[Data supplied Boundary: Start]
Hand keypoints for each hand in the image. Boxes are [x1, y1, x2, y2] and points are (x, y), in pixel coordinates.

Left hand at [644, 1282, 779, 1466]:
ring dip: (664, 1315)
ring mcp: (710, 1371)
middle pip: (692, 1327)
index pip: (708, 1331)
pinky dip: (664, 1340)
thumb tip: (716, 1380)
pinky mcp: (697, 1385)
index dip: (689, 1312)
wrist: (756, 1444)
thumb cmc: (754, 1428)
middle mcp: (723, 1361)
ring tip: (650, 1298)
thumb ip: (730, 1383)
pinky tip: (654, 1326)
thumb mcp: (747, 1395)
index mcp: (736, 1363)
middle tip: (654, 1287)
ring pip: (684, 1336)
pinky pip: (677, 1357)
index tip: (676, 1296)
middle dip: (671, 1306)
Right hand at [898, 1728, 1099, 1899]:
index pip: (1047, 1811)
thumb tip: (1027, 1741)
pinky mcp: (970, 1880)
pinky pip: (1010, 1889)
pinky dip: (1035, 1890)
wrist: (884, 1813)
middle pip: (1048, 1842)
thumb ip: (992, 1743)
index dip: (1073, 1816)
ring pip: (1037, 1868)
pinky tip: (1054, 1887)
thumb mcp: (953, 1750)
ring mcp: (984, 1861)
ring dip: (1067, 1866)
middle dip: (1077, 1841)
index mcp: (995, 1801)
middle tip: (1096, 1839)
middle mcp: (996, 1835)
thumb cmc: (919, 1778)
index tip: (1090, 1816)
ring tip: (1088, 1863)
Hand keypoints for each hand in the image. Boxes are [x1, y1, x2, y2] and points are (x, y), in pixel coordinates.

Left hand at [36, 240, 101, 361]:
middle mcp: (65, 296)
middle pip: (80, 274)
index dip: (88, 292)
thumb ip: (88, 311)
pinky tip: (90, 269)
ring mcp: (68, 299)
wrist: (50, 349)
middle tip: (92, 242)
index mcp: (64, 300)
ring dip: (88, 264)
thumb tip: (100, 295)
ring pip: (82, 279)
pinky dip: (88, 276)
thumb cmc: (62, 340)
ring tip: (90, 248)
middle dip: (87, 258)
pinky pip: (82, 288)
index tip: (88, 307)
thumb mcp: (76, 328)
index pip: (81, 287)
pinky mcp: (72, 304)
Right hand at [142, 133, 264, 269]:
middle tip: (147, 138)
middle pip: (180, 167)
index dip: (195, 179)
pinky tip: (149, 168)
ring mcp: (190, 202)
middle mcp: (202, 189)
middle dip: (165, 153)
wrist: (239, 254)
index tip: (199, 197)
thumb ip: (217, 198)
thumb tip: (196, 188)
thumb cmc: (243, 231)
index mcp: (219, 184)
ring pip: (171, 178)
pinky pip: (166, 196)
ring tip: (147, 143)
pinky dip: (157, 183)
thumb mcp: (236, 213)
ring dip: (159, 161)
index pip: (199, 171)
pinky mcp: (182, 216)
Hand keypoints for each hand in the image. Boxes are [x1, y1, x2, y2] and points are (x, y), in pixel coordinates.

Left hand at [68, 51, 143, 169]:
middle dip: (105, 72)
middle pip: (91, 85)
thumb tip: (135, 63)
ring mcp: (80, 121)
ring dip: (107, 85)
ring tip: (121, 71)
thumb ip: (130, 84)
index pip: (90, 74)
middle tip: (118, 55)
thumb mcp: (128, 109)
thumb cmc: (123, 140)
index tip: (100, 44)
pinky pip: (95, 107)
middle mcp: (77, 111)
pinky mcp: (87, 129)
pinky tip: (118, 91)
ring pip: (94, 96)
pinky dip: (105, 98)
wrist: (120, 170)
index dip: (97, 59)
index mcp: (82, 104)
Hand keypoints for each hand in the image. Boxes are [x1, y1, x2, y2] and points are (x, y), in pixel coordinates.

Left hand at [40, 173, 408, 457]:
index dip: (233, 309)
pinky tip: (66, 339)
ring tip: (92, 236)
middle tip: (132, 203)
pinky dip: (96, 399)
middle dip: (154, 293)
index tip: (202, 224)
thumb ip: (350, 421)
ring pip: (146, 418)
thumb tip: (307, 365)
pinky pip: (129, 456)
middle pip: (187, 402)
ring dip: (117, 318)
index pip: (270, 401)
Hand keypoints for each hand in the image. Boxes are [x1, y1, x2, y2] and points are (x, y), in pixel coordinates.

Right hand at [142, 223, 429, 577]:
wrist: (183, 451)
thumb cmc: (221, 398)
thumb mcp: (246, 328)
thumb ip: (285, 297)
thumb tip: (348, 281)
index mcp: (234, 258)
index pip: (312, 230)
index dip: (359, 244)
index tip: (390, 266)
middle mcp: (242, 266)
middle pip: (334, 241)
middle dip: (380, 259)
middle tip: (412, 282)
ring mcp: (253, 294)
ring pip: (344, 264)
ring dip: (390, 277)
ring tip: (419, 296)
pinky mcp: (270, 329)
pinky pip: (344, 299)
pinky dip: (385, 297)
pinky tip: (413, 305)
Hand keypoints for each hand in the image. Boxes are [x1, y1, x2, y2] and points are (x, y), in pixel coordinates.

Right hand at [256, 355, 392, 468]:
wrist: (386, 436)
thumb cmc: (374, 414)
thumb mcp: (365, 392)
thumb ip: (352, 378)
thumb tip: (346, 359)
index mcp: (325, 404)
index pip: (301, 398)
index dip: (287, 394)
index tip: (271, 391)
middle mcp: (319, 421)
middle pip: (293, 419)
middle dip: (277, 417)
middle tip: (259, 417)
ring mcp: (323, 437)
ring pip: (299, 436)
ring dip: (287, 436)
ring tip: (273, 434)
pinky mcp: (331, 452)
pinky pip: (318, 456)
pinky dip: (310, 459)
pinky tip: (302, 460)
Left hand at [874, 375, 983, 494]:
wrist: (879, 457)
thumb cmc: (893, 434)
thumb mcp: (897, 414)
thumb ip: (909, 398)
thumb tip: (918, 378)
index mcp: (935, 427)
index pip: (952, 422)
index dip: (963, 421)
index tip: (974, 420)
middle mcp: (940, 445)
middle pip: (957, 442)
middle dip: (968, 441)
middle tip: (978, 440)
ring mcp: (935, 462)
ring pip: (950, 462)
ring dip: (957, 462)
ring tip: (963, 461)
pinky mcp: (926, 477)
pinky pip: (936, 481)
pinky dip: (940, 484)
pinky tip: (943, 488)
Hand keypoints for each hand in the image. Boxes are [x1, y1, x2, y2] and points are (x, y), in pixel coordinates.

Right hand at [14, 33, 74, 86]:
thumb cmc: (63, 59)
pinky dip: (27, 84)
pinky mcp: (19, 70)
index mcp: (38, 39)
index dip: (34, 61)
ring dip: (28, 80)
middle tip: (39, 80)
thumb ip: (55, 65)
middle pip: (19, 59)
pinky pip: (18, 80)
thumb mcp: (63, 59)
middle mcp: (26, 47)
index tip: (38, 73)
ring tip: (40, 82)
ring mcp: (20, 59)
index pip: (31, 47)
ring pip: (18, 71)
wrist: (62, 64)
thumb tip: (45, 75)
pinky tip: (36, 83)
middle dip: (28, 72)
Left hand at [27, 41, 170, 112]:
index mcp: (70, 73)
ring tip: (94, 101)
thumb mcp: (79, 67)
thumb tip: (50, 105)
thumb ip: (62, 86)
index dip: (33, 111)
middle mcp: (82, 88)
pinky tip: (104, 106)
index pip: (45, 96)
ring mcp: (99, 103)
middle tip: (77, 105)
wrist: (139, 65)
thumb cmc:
[Data supplied Boundary: End]
**What is expected**. Going back to the entries above, set down exactly the lines that begin at the one with "middle pip: (91, 85)" and end at the one with "index tip: (390, 266)", both included, and nothing else.

**Output**.
middle pip: (91, 85)
thumb tip: (135, 63)
ring mcp: (80, 121)
ring dip: (107, 85)
ring tip: (121, 71)
thumb ip: (130, 84)
index pip: (90, 74)
middle tip: (118, 55)
thumb mcp: (128, 109)
thumb cmc: (123, 140)
index tip: (100, 44)
pinky pip: (95, 107)
middle mcp: (77, 111)
pinky mcp: (87, 129)
pinky tip: (118, 91)
ring pip: (94, 96)
pinky dip: (105, 98)
wrist: (120, 170)
index dip: (97, 59)
index mcp: (82, 104)
Hand keypoints for each hand in the image. Boxes are [x1, y1, x2, y2] and points are (x, y), in pixel coordinates.

Left hand at [40, 173, 408, 457]:
index dip: (233, 309)
pinky tip: (66, 339)
ring tip: (92, 236)
middle tip: (132, 203)
pinky dip: (96, 399)
middle dip: (154, 293)
index tip: (202, 224)
thumb ip: (350, 421)
ring pip: (146, 418)
thumb tip: (307, 365)
pinky pip: (129, 456)
middle pip: (187, 402)
ring dip: (117, 318)
index pip: (270, 401)
Hand keypoints for each hand in the image. Boxes are [x1, y1, x2, y2] and points are (x, y), in pixel coordinates.

Right hand at [142, 223, 429, 577]:
wrist: (183, 451)
thumb cmc: (221, 398)
thumb mcp: (246, 328)
thumb ip: (285, 297)
thumb tip: (348, 281)
index mcp: (234, 258)
index pip: (312, 230)
index dip: (359, 244)
index tip: (390, 266)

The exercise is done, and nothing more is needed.